Closed goergen95 closed 4 months ago
I get a rough ~50% decrease in average computation time with:
#remotes::install_github("mapme-initiative/mapme.biodiversity", ref = "main")
#remotes::install_github("mapme-initiative/mapme.biodiversity", ref = "improve-runtime-for-small-assets")
library(mapme.biodiversity)
library(sf)
library(microbenchmark)
outdir <- file.path(tempdir(), "mapme.data")
dir.create(outdir)
mapme.biodiversity:::.copy_resource_dir(outdir)
x <- read_sf(
system.file("extdata", "gfw_sample.gpkg", package = "mapme.biodiversity")
)
mapme_options(
outdir = outdir,
verbose = TRUE
)
x <- get_resources(
x,
get_gfw_treecover(version = "GFC-2020-v1.8"),
get_gfw_lossyear(version = "GFC-2020-v1.8")
)
# call once to load namespace
calc_indicators(
x,
calc_treecover_area(
years = 2000:2005, min_size = 5, min_cover = 30)
)
microbenchmark(
branch = {
calc_indicators(
x,
calc_treecover_area(
years = 2000:2005, min_size = 5, min_cover = 30)
)}
)
I get for main (d94fad068):
Unit: milliseconds
expr min lq mean median uq max neval
branch 384.5842 388.6725 392.8769 390.0362 393.276 598.3322 100
versus:
Unit: milliseconds
expr min lq mean median uq max neval
branch 159.6032 171.4363 182.1979 175.1873 180.3777 482.6047 100
@karpfen: Would you mind to confirm?
Adapting above script to process 100 assets via:
mapme_options(
outdir = outdir,
verbose = FALSE
)
x <- get_resources(
x,
get_gfw_treecover(version = "GFC-2020-v1.8"),
get_gfw_lossyear(version = "GFC-2020-v1.8")
)
x <- st_as_sf(list_rbind(lapply(1:100, function(i) x)))
x$assetid <- 1:nrow(x)
# call once to load namespace
microbenchmark(
branch = {
calc_indicators(
x,
calc_treecover_area(
years = 2000:2005, min_size = 5, min_cover = 30)
)},
times = 10
)
yields on main
Unit: seconds
expr min lq mean median uq max neval
branch 17.42098 17.43061 17.6243 17.53582 17.68839 18.15672 10
vs:
Unit: seconds
expr min lq mean median uq max neval
branch 8.81958 8.903752 9.088585 9.049905 9.153315 9.738127 10
Btw. x
has roughly 2,300 ha, that is larger than 80% of the assets in the portfolio we were discussing today.

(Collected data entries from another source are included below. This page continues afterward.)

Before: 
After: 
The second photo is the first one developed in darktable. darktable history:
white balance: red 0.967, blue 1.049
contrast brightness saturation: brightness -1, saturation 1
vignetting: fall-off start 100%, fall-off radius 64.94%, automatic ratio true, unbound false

Wow, I didn't expect that to work so quickly, nice one :) I'll try this out later today
Would be nice if you could run the example code to see if the improvement holds on another machine. Note, that speed up in a real use-case will be very much dependent on both the structure of the assets (e.g. are the many multi-polygons) and how you set up parallelization (number of cores on the asset level vs. on the chunk level -> parts of multi-polygons are also processed as chunks).